Lots of providers claim to offer object storage, but try hitting them from couple thousand cores and they all tend to immediately fall over.



There's options outside SaaS object storage though, eg running your own MinIO or Ceph, + DAS (or SAN) at your colo. Yes it's some hassle but if you have significant expenses from SaaS it might be worth checking out.


AWS S3 buckets have a limit of 5gb/s access to a single bucket.

Unless that limitation has changed in the last couple of years; I can easily make a system beat that, if that's the requirement.. and ultimately it does come down to understanding requirements. :\

I think generally people forget that cloud is just computers too, it's really not anything special, and amazon/google/microsoft are solving the general case (and, doing so well, actually) but this comes at a high premium.
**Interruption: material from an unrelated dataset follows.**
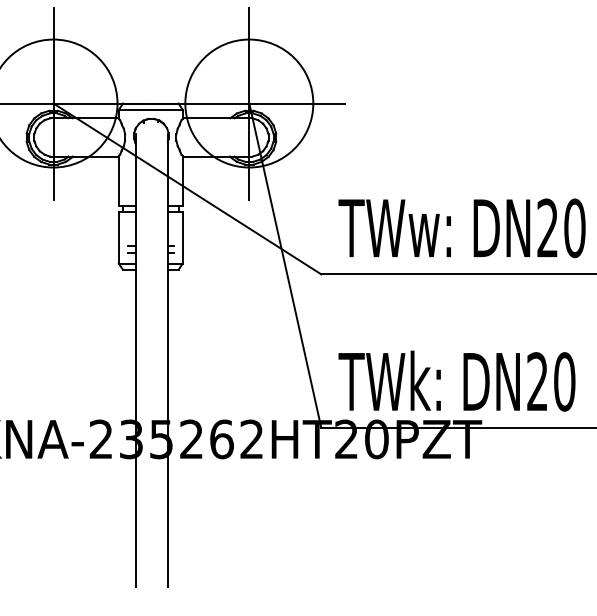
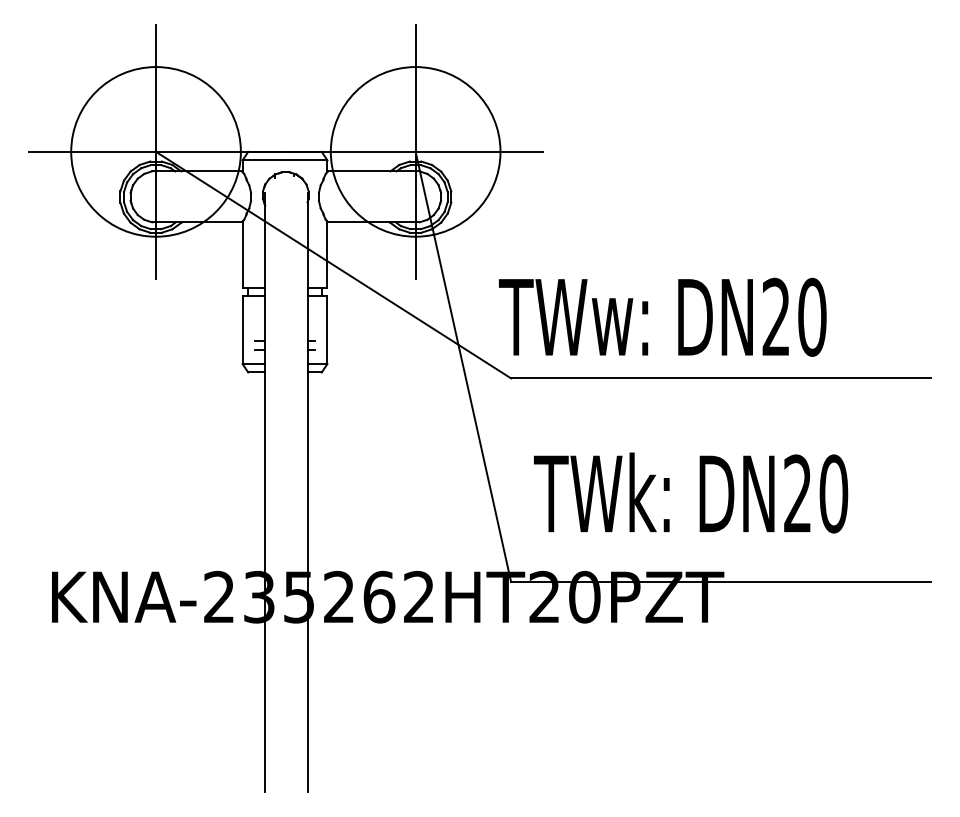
text: (461, 227) -> (662, 316), moved
text: (457, 380) -> (691, 492), moved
It's 25Gbps now[1]. I have a rule of thumb: if I haven't refreshed something I think I know about AWS for more than half a year, it's probably out of date.
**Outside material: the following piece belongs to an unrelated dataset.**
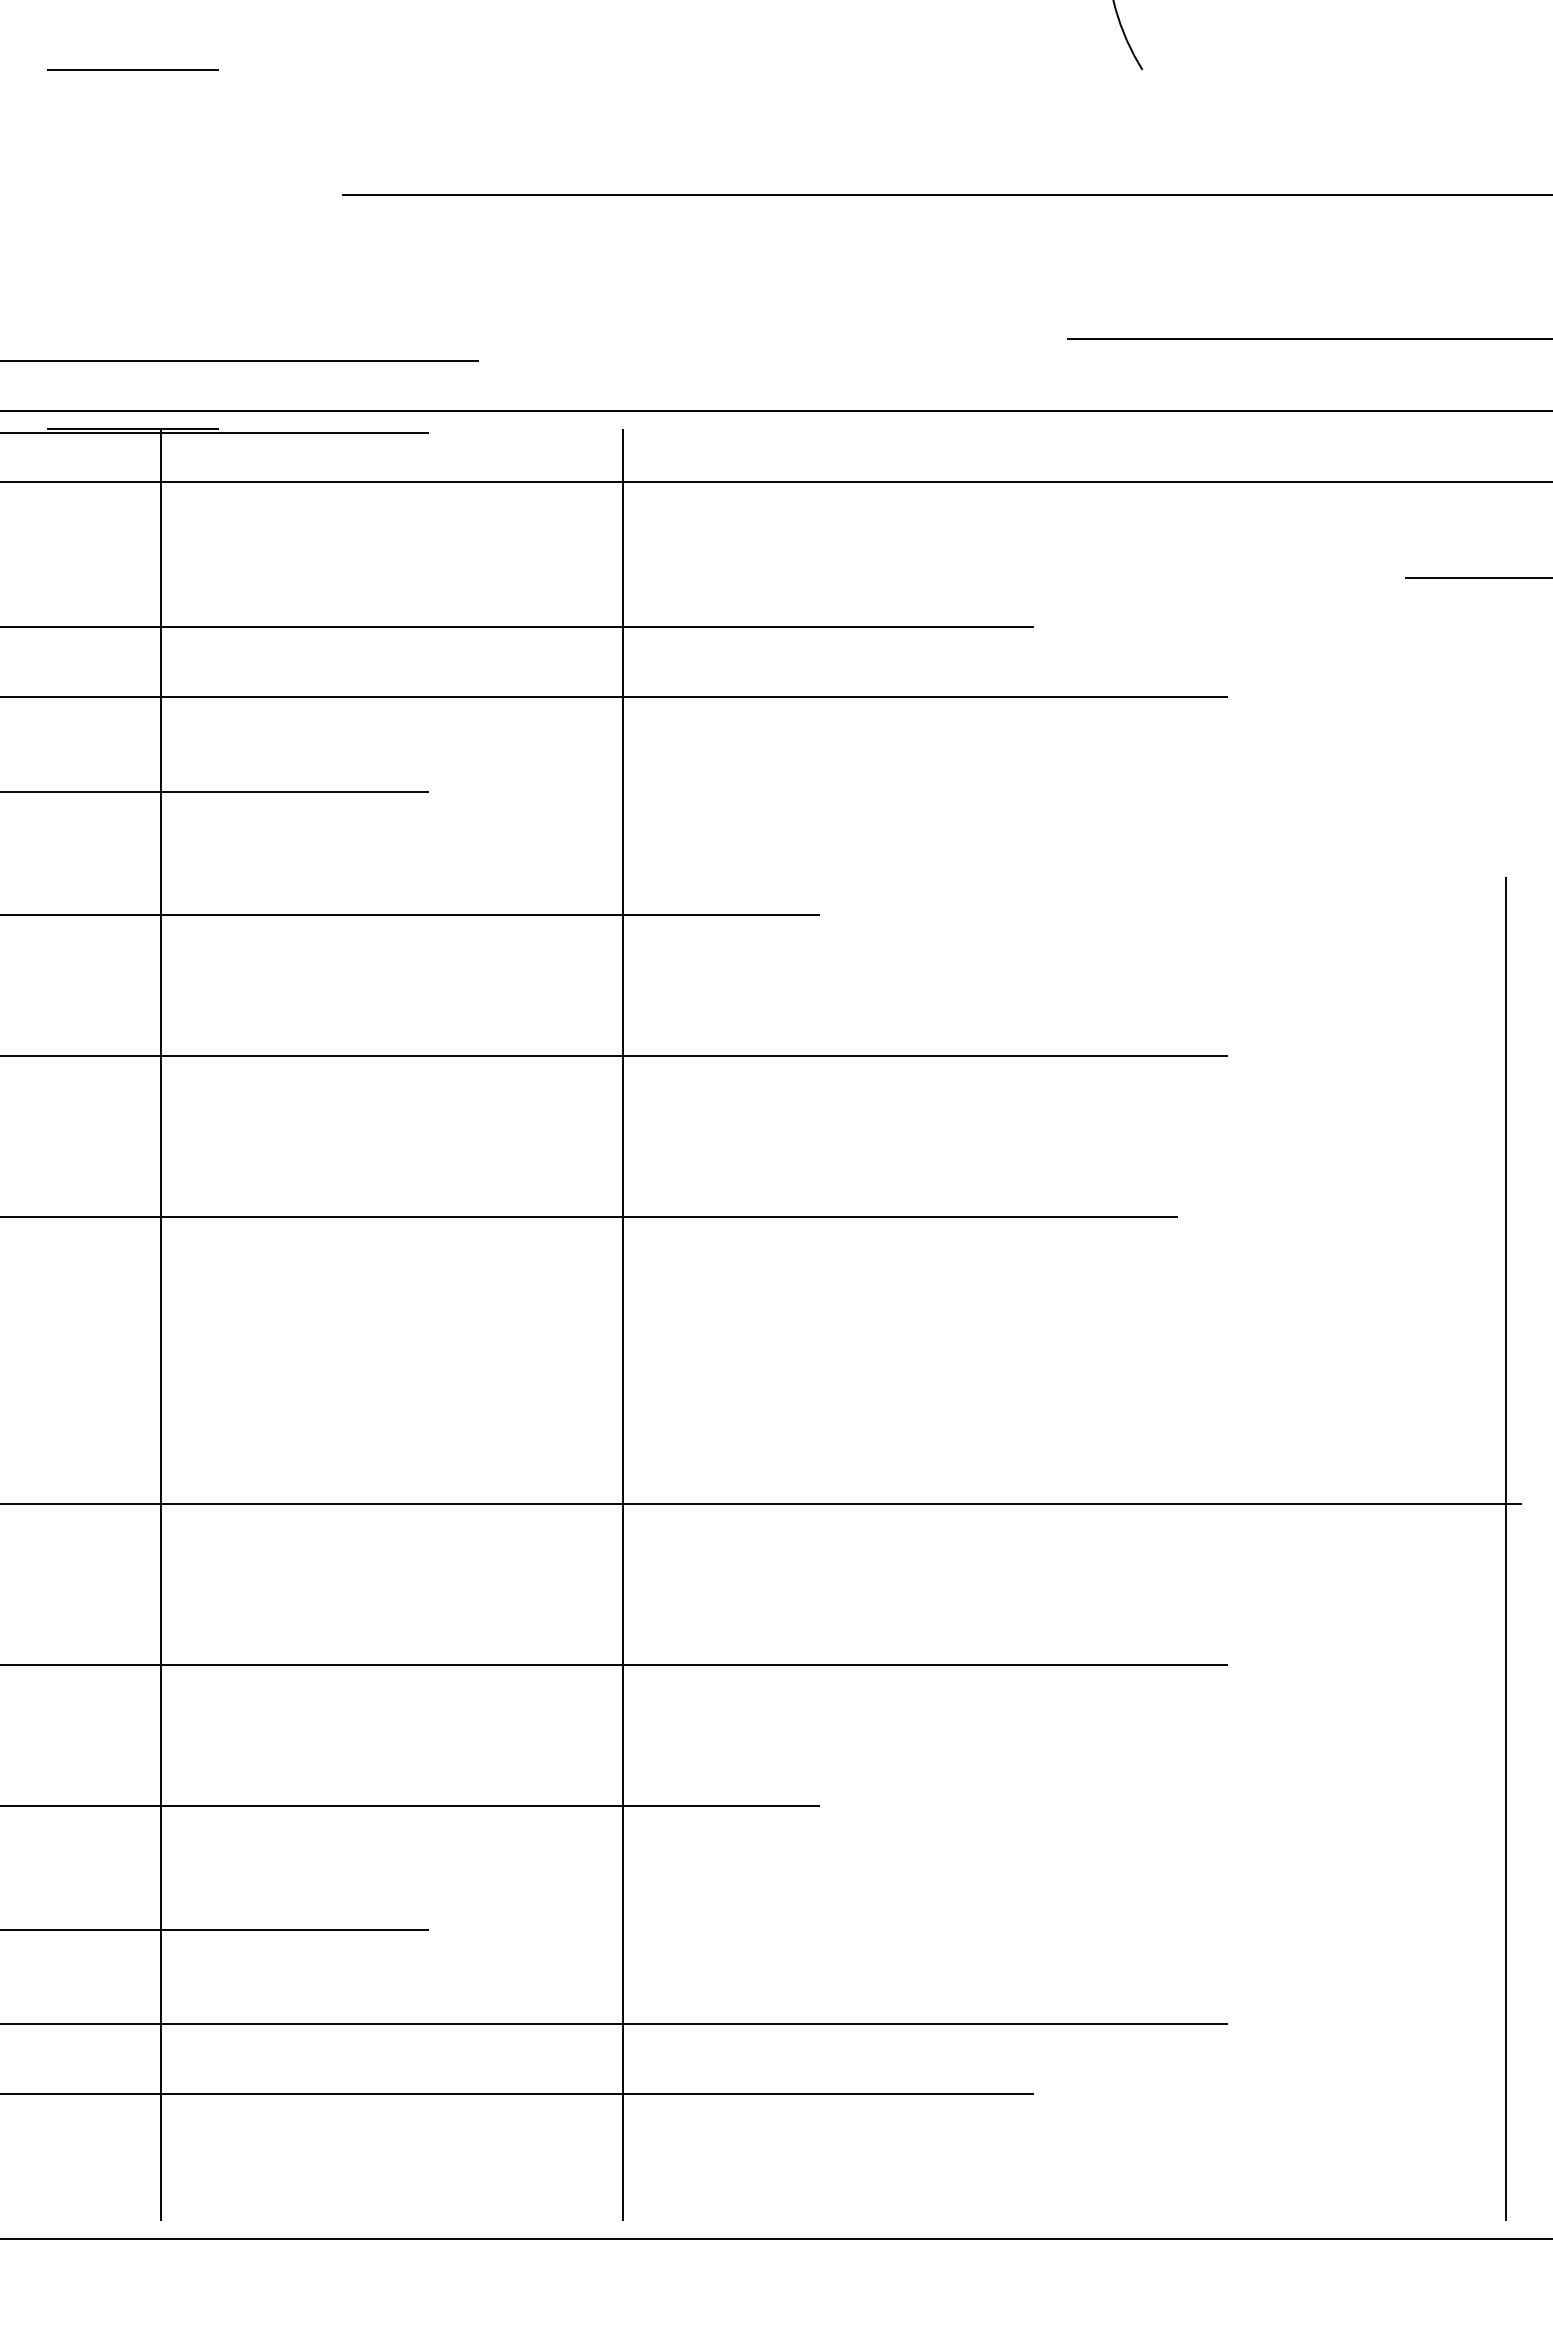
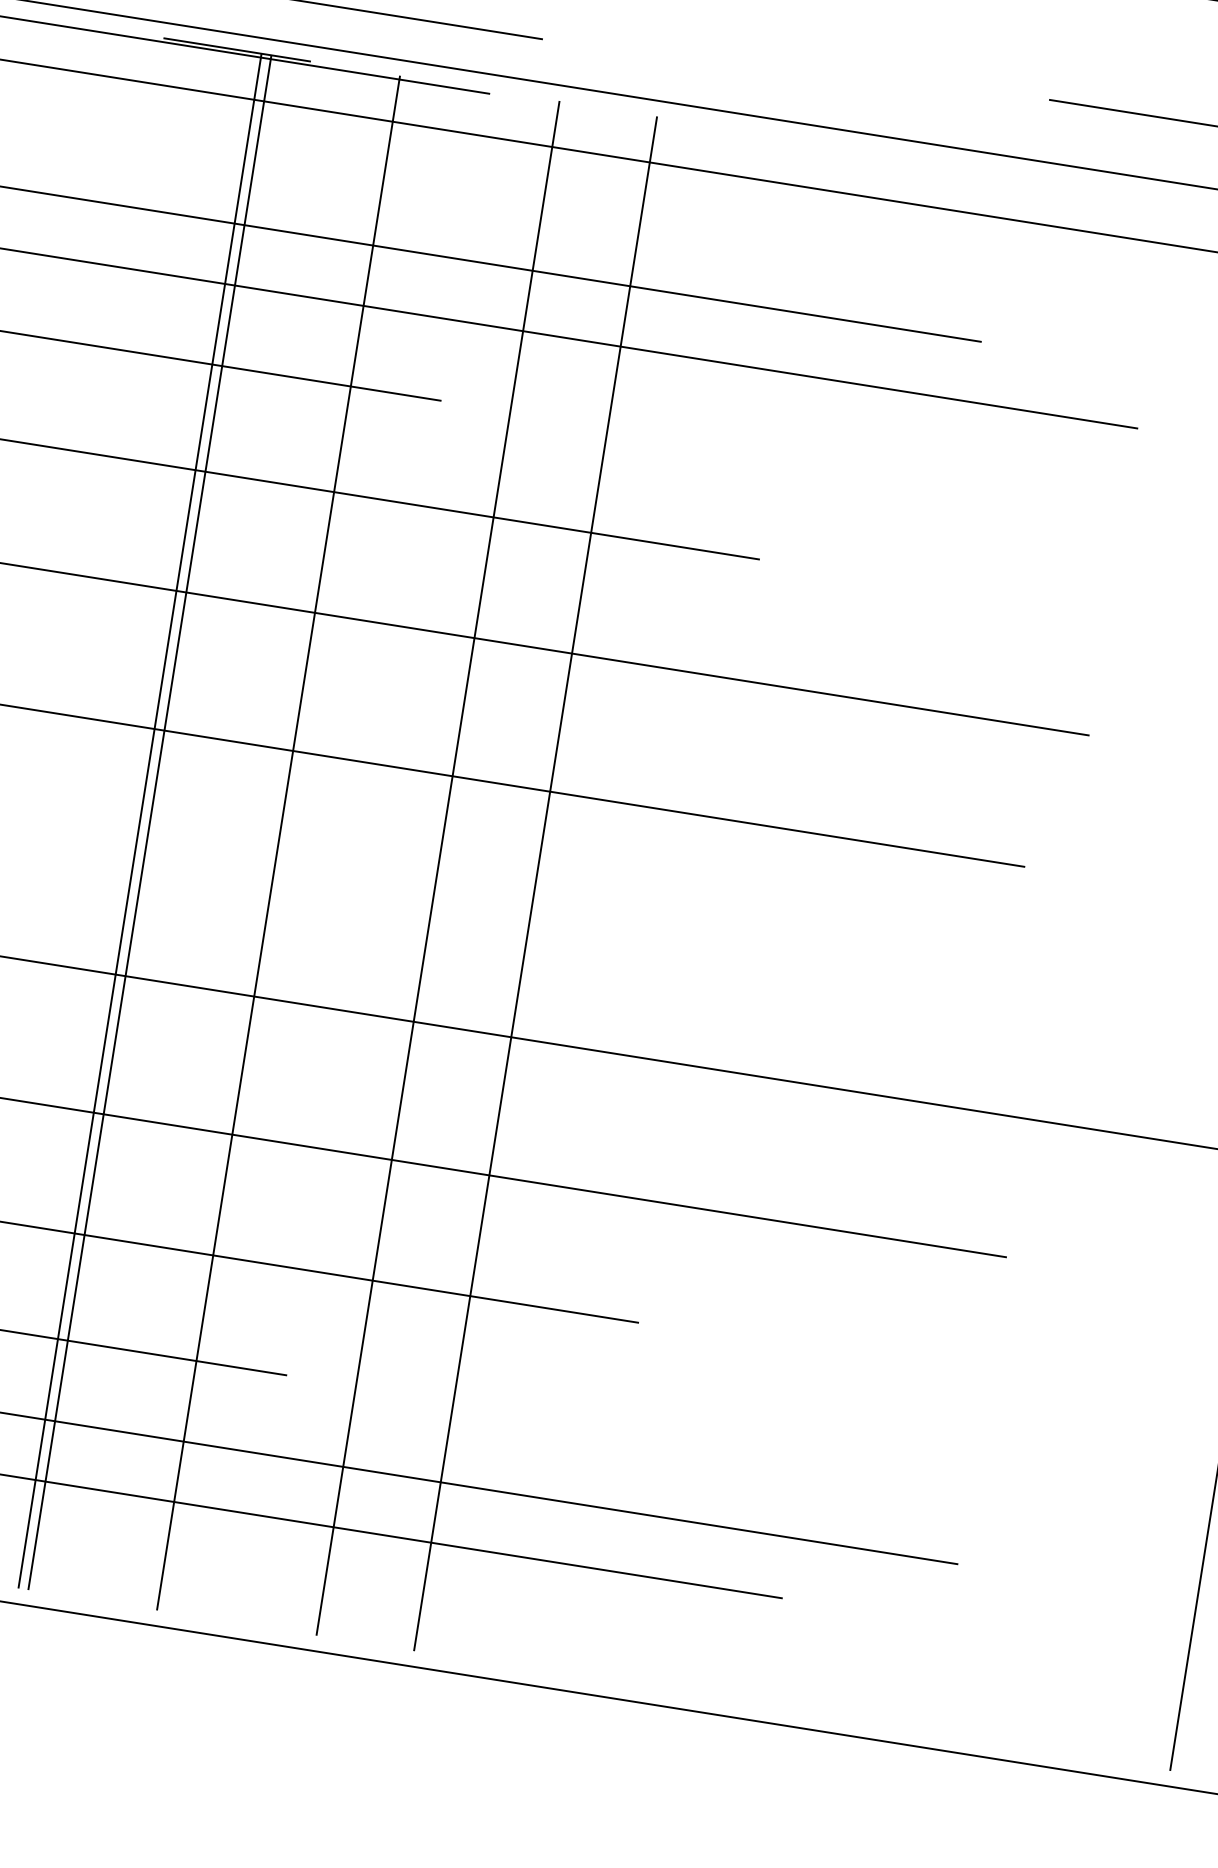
line: (172, 1324) -> (149, 822), added
line: (322, 1324) -> (278, 842), added
line: (509, 1324) -> (438, 868), added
[1]: https://aws.amazon.com/premiumsupport/knowledge-center/s3-ma...


That the throughput available to a single EC2 instance. S3 as a whole will do hundreds of Gbps no problem.


That's not a very common use case though. Most companies don't need to DDOS their cloud provider.


25Gbps is 250 cable Internet users downloading the release of your new software. What you call a DDOS is actually a woefully underwhelming instantaneous transfer rate.


If you're distributing releases (or anything, really) users should not have to go directly to your object store...


You should put your objects storage behind a CDN if you expect that many downloads. That's much cheaper and faster.